Quote all of the data below exactly, please.

▸ **DATA UNDER STUDY**:

□ □ □ □

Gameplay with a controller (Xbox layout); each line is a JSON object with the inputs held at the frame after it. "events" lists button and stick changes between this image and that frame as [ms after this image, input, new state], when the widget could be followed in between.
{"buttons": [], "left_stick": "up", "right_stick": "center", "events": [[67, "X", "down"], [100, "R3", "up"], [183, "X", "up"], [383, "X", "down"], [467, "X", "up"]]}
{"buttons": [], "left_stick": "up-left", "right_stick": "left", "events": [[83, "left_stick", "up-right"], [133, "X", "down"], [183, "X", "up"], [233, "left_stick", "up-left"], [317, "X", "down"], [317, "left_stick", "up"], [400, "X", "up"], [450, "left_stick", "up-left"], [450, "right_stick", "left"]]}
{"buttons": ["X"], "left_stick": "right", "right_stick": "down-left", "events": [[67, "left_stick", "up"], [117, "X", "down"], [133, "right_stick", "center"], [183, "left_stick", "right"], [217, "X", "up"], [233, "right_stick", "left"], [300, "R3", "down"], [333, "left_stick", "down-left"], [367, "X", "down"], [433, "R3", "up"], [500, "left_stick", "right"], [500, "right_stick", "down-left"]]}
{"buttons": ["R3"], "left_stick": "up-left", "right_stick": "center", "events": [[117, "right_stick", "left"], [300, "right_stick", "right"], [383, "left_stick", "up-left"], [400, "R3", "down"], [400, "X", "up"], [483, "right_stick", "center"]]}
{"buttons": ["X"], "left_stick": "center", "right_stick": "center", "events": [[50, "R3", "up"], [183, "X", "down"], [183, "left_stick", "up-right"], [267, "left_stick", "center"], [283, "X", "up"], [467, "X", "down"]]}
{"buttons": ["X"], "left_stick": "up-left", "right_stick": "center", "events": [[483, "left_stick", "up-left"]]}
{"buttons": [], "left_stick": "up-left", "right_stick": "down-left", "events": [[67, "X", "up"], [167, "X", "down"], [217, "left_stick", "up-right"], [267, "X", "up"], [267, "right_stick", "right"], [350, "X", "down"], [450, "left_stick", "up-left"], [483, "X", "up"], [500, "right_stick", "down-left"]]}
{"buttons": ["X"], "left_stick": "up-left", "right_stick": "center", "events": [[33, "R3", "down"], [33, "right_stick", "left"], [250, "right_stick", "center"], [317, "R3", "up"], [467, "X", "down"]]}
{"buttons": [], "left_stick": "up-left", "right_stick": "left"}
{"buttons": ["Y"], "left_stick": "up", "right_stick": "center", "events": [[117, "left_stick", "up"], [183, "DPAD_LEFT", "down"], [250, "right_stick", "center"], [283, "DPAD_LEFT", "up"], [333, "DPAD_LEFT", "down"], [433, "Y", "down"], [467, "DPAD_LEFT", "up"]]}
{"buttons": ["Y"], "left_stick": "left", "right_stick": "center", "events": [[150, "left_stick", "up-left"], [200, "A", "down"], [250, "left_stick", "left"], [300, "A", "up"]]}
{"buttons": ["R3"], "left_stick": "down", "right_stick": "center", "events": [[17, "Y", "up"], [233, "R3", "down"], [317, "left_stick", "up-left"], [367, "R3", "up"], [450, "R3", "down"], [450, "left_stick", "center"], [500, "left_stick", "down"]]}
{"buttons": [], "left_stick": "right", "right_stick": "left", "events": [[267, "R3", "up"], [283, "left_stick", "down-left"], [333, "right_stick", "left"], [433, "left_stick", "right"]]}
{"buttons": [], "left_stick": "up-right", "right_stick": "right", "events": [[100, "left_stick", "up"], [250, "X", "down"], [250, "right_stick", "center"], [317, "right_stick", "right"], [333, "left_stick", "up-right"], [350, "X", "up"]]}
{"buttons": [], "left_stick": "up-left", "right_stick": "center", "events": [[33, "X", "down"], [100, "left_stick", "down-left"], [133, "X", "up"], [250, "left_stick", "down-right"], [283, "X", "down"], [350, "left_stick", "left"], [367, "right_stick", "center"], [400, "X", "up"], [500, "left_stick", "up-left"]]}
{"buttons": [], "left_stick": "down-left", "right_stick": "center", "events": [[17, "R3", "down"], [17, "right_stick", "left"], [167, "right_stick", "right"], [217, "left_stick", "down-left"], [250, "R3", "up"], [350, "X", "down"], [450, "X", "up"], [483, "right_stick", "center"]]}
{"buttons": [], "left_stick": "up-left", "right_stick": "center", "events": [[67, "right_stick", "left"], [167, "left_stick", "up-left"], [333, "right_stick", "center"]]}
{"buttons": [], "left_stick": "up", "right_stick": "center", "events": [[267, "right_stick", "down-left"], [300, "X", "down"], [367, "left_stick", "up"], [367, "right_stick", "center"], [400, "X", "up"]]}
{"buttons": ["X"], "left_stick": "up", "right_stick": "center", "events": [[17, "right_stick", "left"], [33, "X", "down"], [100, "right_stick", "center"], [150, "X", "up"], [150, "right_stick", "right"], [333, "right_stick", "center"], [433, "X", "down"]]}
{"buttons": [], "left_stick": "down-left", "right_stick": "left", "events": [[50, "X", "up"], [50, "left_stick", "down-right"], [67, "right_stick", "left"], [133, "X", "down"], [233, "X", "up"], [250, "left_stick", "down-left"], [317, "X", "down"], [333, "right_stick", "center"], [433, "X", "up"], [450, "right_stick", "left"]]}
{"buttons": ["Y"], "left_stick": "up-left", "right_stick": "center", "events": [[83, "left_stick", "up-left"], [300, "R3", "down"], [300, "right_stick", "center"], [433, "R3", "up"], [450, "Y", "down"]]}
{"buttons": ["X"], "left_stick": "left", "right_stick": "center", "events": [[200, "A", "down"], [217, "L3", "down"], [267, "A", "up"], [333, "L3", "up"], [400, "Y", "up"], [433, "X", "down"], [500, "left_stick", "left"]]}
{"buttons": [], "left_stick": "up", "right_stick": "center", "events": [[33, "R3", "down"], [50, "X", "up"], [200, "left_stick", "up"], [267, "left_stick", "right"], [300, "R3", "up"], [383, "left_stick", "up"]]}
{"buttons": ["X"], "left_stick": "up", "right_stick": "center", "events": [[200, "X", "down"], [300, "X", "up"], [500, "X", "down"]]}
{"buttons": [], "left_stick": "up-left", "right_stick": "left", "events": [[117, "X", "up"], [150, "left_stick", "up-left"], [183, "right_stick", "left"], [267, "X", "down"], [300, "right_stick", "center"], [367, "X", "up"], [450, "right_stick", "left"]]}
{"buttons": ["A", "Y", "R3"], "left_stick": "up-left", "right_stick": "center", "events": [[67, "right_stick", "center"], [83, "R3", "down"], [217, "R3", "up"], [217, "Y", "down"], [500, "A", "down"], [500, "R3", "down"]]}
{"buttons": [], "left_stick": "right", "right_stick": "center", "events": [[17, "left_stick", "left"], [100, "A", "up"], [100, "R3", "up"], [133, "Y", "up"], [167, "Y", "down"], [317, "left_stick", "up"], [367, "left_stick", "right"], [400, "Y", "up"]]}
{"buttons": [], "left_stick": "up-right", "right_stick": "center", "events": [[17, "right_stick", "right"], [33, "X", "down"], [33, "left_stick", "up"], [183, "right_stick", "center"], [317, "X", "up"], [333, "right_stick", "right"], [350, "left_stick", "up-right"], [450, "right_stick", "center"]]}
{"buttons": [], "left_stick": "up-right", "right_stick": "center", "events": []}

□ □ □ □

▸ **WRITTEN RESPONSE**:
Gameplay with a controller (Xbox layout); each line is a JSON object with the inputs held at the frame after it. "events" lists button and stick changes between this image and that frame as [ms after this image, input, new state], when the widget could be followed in between.
{"buttons": [], "left_stick": "up", "right_stick": "center", "events": [[67, "X", "down"], [100, "R3", "up"], [183, "X", "up"], [383, "X", "down"], [467, "X", "up"]]}
{"buttons": [], "left_stick": "up-left", "right_stick": "left", "events": [[83, "left_stick", "up-right"], [133, "X", "down"], [183, "X", "up"], [233, "left_stick", "up-left"], [317, "X", "down"], [317, "left_stick", "up"], [400, "X", "up"], [450, "left_stick", "up-left"], [450, "right_stick", "left"]]}
{"buttons": ["X"], "left_stick": "right", "right_stick": "down-left", "events": [[67, "left_stick", "up"], [117, "X", "down"], [133, "right_stick", "center"], [183, "left_stick", "right"], [217, "X", "up"], [233, "right_stick", "left"], [300, "R3", "down"], [333, "left_stick", "down-left"], [367, "X", "down"], [433, "R3", "up"], [500, "left_stick", "right"], [500, "right_stick", "down-left"]]}
{"buttons": ["R3"], "left_stick": "up-left", "right_stick": "center", "events": [[117, "right_stick", "left"], [300, "right_stick", "right"], [383, "left_stick", "up-left"], [400, "R3", "down"], [400, "X", "up"], [483, "right_stick", "center"]]}
{"buttons": ["X"], "left_stick": "center", "right_stick": "center", "events": [[50, "R3", "up"], [183, "X", "down"], [183, "left_stick", "up-right"], [267, "left_stick", "center"], [283, "X", "up"], [467, "X", "down"]]}
{"buttons": ["X"], "left_stick": "up-left", "right_stick": "center", "events": [[483, "left_stick", "up-left"]]}
{"buttons": [], "left_stick": "up-left", "right_stick": "down-left", "events": [[67, "X", "up"], [167, "X", "down"], [217, "left_stick", "up-right"], [267, "X", "up"], [267, "right_stick", "right"], [350, "X", "down"], [450, "left_stick", "up-left"], [483, "X", "up"], [500, "right_stick", "down-left"]]}
{"buttons": ["X"], "left_stick": "up-left", "right_stick": "center", "events": [[33, "R3", "down"], [33, "right_stick", "left"], [250, "right_stick", "center"], [317, "R3", "up"], [467, "X", "down"]]}
{"buttons": [], "left_stick": "up-left", "right_stick": "left"}
{"buttons": ["Y"], "left_stick": "up", "right_stick": "center", "events": [[117, "left_stick", "up"], [183, "DPAD_LEFT", "down"], [250, "right_stick", "center"], [283, "DPAD_LEFT", "up"], [333, "DPAD_LEFT", "down"], [433, "Y", "down"], [467, "DPAD_LEFT", "up"]]}
{"buttons": ["Y"], "left_stick": "left", "right_stick": "center", "events": [[150, "left_stick", "up-left"], [200, "A", "down"], [250, "left_stick", "left"], [300, "A", "up"]]}
{"buttons": ["R3"], "left_stick": "down", "right_stick": "center", "events": [[17, "Y", "up"], [233, "R3", "down"], [317, "left_stick", "up-left"], [367, "R3", "up"], [450, "R3", "down"], [450, "left_stick", "center"], [500, "left_stick", "down"]]}
{"buttons": [], "left_stick": "right", "right_stick": "left", "events": [[267, "R3", "up"], [283, "left_stick", "down-left"], [333, "right_stick", "left"], [433, "left_stick", "right"]]}
{"buttons": [], "left_stick": "up-right", "right_stick": "right", "events": [[100, "left_stick", "up"], [250, "X", "down"], [250, "right_stick", "center"], [317, "right_stick", "right"], [333, "left_stick", "up-right"], [350, "X", "up"]]}
{"buttons": [], "left_stick": "up-left", "right_stick": "center", "events": [[33, "X", "down"], [100, "left_stick", "down-left"], [133, "X", "up"], [250, "left_stick", "down-right"], [283, "X", "down"], [350, "left_stick", "left"], [367, "right_stick", "center"], [400, "X", "up"], [500, "left_stick", "up-left"]]}
{"buttons": [], "left_stick": "down-left", "right_stick": "center", "events": [[17, "R3", "down"], [17, "right_stick", "left"], [167, "right_stick", "right"], [217, "left_stick", "down-left"], [250, "R3", "up"], [350, "X", "down"], [450, "X", "up"], [483, "right_stick", "center"]]}
{"buttons": [], "left_stick": "up-left", "right_stick": "center", "events": [[67, "right_stick", "left"], [167, "left_stick", "up-left"], [333, "right_stick", "center"]]}
{"buttons": [], "left_stick": "up", "right_stick": "center", "events": [[267, "right_stick", "down-left"], [300, "X", "down"], [367, "left_stick", "up"], [367, "right_stick", "center"], [400, "X", "up"]]}
{"buttons": ["X"], "left_stick": "up", "right_stick": "center", "events": [[17, "right_stick", "left"], [33, "X", "down"], [100, "right_stick", "center"], [150, "X", "up"], [150, "right_stick", "right"], [333, "right_stick", "center"], [433, "X", "down"]]}
{"buttons": [], "left_stick": "down-left", "right_stick": "left", "events": [[50, "X", "up"], [50, "left_stick", "down-right"], [67, "right_stick", "left"], [133, "X", "down"], [233, "X", "up"], [250, "left_stick", "down-left"], [317, "X", "down"], [333, "right_stick", "center"], [433, "X", "up"], [450, "right_stick", "left"]]}
{"buttons": ["Y"], "left_stick": "up-left", "right_stick": "center", "events": [[83, "left_stick", "up-left"], [300, "R3", "down"], [300, "right_stick", "center"], [433, "R3", "up"], [450, "Y", "down"]]}
{"buttons": ["X"], "left_stick": "left", "right_stick": "center", "events": [[200, "A", "down"], [217, "L3", "down"], [267, "A", "up"], [333, "L3", "up"], [400, "Y", "up"], [433, "X", "down"], [500, "left_stick", "left"]]}
{"buttons": [], "left_stick": "up", "right_stick": "center", "events": [[33, "R3", "down"], [50, "X", "up"], [200, "left_stick", "up"], [267, "left_stick", "right"], [300, "R3", "up"], [383, "left_stick", "up"]]}
{"buttons": ["X"], "left_stick": "up", "right_stick": "center", "events": [[200, "X", "down"], [300, "X", "up"], [500, "X", "down"]]}
{"buttons": [], "left_stick": "up-left", "right_stick": "left", "events": [[117, "X", "up"], [150, "left_stick", "up-left"], [183, "right_stick", "left"], [267, "X", "down"], [300, "right_stick", "center"], [367, "X", "up"], [450, "right_stick", "left"]]}
{"buttons": ["A", "Y", "R3"], "left_stick": "up-left", "right_stick": "center", "events": [[67, "right_stick", "center"], [83, "R3", "down"], [217, "R3", "up"], [217, "Y", "down"], [500, "A", "down"], [500, "R3", "down"]]}
{"buttons": [], "left_stick": "right", "right_stick": "center", "events": [[17, "left_stick", "left"], [100, "A", "up"], [100, "R3", "up"], [133, "Y", "up"], [167, "Y", "down"], [317, "left_stick", "up"], [367, "left_stick", "right"], [400, "Y", "up"]]}
{"buttons": [], "left_stick": "up-right", "right_stick": "center", "events": [[17, "right_stick", "right"], [33, "X", "down"], [33, "left_stick", "up"], [183, "right_stick", "center"], [317, "X", "up"], [333, "right_stick", "right"], [350, "left_stick", "up-right"], [450, "right_stick", "center"]]}
{"buttons": [], "left_stick": "up-right", "right_stick": "center", "events": []}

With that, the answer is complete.